On the International Day for the Elimination of Violence Against Women (25 November), Amnesty International has said that the UK Home Secretary Theresa May must make firm commitments to tackling the problem.
Amnesty welcomed the Home Secretary's announcement of a new cross-government plan to combat violence against women in England. But they said that guarantees must be put in place to ensure the most vulnerable women are protected.
Along with other campaigners, Amnesty has long called for a new approach to dealing with high levels of violence against women and girls, including new policies that would help avoid violence occurring in the first place.
“It’s welcome news that the government is announcing this plan,” said Amnesty’s UK Director Kate Allen. But she added, “We need to see the real detail, especially on funding and whether it’s going to have proper political support right across government”.
She continued, “Will, for example, the government continue to support the vital project that protects women with insecure immigration status who are victims of violence?”
The current scheme provides up to forty days’ funding, access to a refuge and specialised support to some victims of violence who currently have no recourse to public funds.
It is currently being trialled until March, but Amnesty and several women’s organisations are pressing for this to be made permanent.
”It’s precisely these ‘marginal’ schemes that are the litmus test of whether a government is truly committed to tackling violence against women,” said Allen.

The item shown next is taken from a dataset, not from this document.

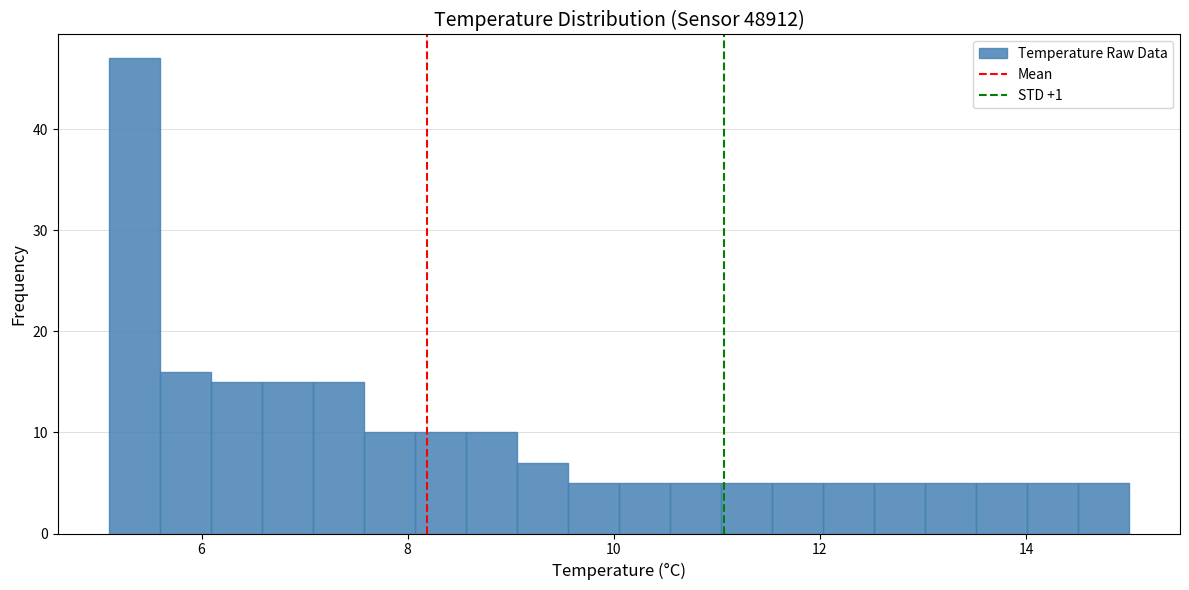

Around what value on the x-axis is the tallest bar? Give the approximate position of its centre, as read against the axis.

5.4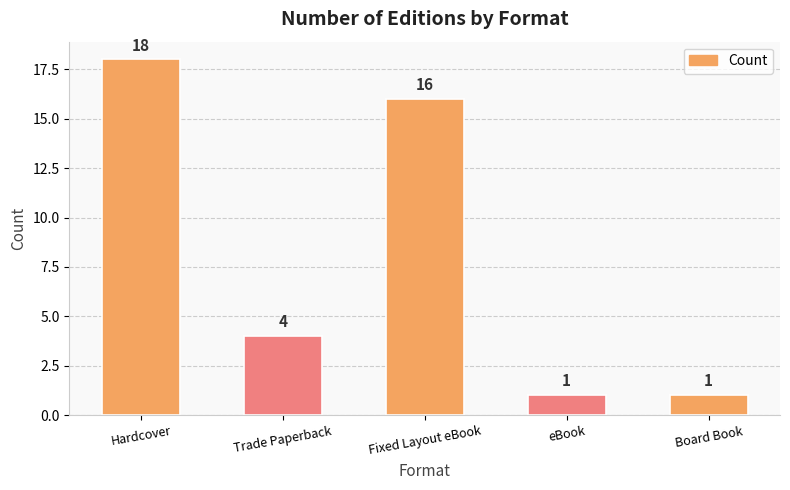

Which label corresponds to the largest value in the chart?

Hardcover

Women in the UK who are on spousal visas, international student visas and temporary work permits, generally have no recourse to public funds and prior to the trial scheme, none were able to access specialist services or gain entry to a refuge.
The pilot scheme currently only applies to spouses but, say campaigners, it has already proved successful in protecting women from violence and should be extended to all those affected by the loophole. Amnesty supporters are currently lobbying their MPs for this to happen.
Amnesty has calculated that hundreds of women have been left destitute or trapped in a cycle of violence because of the 'no recourse' rule.